— Да-да, да-да, — быстрыми кивочками Пономарев дал понять, что меняет тему. — Давече забавный случай произошел… За портомойнями на Ушайке, там, где бабы портки и прочее бельишко полощут. Ну, там еще обычно ряды с битой птицей, с зеленью… Идет, скажу я вам, мужчина. За ним пес-силач. В зубах пустую корзину тащит. Не знаю, какой породы собачина, скорее всего, думаю, выборзок. Помесь борзой с дворнягой. Но — сильная тварь: корзина в ее собачьей пасти не ворохнется. Ладно. Идут себе, товар выбирают. Вдруг пес натурально ставит на землю пустую корзину! Берет у какой-то бабы такую же — с яйцами! И продолжает идти за хозяином. Что тут поднялось… Баба — в крик. Выборзок — бежать. Яйца всмятку. Хозяин ругается… На бабу. Что, не смешно? — Иван Петрович с огорчением оглядел присутствующих.
— Смешно, смешно, любезный Иван Петрович, — успокоил его Степан Кирович. — Это действительно презабавно: яйца всмятку, выборзок бежать…
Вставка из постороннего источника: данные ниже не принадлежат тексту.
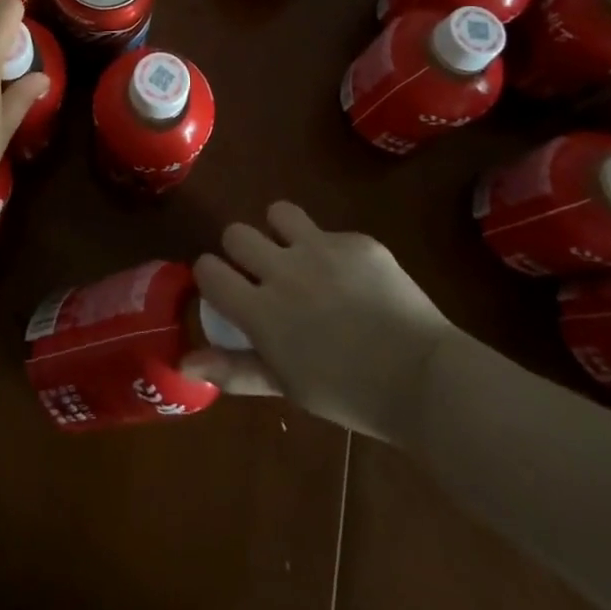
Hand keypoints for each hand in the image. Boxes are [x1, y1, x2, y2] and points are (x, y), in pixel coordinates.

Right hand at [181, 202, 455, 445]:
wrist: (426, 381)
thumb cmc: (351, 396)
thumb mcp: (289, 387)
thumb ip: (235, 368)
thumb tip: (184, 362)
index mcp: (261, 311)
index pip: (208, 269)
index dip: (212, 277)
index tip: (227, 291)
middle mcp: (283, 270)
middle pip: (236, 233)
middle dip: (243, 252)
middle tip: (265, 276)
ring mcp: (321, 248)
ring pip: (278, 213)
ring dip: (282, 233)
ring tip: (301, 258)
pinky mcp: (356, 240)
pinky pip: (330, 232)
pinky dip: (334, 252)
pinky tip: (356, 281)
Крылов допил чай. Усталость немного подвинулась, расслабились напряженные нервы. Вспомнился бледный Флоринский, с трудом подавлявший свое недовольство. Согбенная тощая фигура корреспондента. Его насмешливые безбоязненные глаза… Хотелось порасспросить о нем у Кузнецова. И стеснялся показаться любопытным, излишне назойливым.
Степан Кирович будто подслушал его мысли.
— Феликс Вадимович, прощаясь со мной, просил передать вам, Порфирий Никитич, свое искреннее расположение и сочувствие по случаю пожара, — сообщил он, тоже отставляя блюдце и переворачивая чашку в знак того, что впредь от чая отказывается.
— Благодарю вас, — отвечал Крылов. — А что он за человек? Признаться, я все о нем думаю.
— Волховский? О да, Порфирий Никитич, вы правы! Это поистине незаурядная личность. Я недавно с ним познакомился. Ходил как-то в «Сибирскую газету», носил объявления и встретил там его. Оказалось, Феликс Вадимович любит поэзию. Знает английский язык, историю, литературу. Обожает Лонгфелло. Перевел многие его стихи на русский язык… «Дай, о кедр, ветвей зеленых, дай мне гибких, крепких сучьев, помоги пирогу сделать и надежней и прочнее!..» Да… Так Феликс Вадимович и сам немного сочиняет. И в стихах, и в прозе. Вот, к примеру, есть у него преотличное стихотворение…
Кузнецов откашлялся и несколько театрально, хотя и вполне искренно продекламировал:
Не веселы сибирские напевы.
В них нет и нежных, грациозных нот:
Под звук цепей свершенные посевы
Способны ль дать роскошный, нежный плод?..
Рожденные угрюмою природой,
Взлелеянные мрачною тайгой,
Они звучат холодной непогодой
И жесткостью страны своей родной.
Но в самой их суровости угрюмой,
Сквозь жесткость их стиха заметишь ты
Проникнутые мужественной думой —
И мощь, и благородные мечты.
Ни стихов в них, ни лжи нет, ни сомненья.
Одна лишь честность диктовала их.
И молотом святого убежденья
настойчивость ковала жесткий стих.
И этот стих помимо звуков нежных
К сердцам родным надежный путь найдет,
И в них — ленивых, черствых иль небрежных —
Оковы безразличья разобьет.
— Каково, я? — без передышки без паузы спросил Степан Кирович. — Только что написал. Еще нигде не печатаны.
— неплохие стихи, — с некоторым сомнением согласился Крылов. — И чувство есть, и страсть благородная. Однако строки отдельные… «Рожденные угрюмою природой, взлелеянные мрачною тайгой»… Нет, не согласен я! Какая же в Сибири угрюмая природа? Многообразная — да. Богатая — тоже да.
— Так-то оно так, — не стал спорить Кузнецов. — Только вы не учитываете восприятие автора… Для таких, как он, сибирская природа не мать родная, а злая мачеха. Или как в сибирской песне поется, «сатана-змея-лукавица, а не милая красавица».
— Для каких «таких»? — не понял Крылов.
— Для ссыльнопоселенцев. Знаете, кто таков Феликс Вадимович? — Кузнецов снизил голос. — Революционер он. Самый настоящий.
— Да ну? — улыбнулся Крылов. — Так уж сразу и революционер! Да и не похож…
— В том-то и дело! Я тоже так думал, что не похож, ан ошибся. Слыхали о Процессе 193-х? Семьдесят восьмого года…
— В туманных чертах, — ответил Крылов. — К сожалению, в печати были самые общие сведения.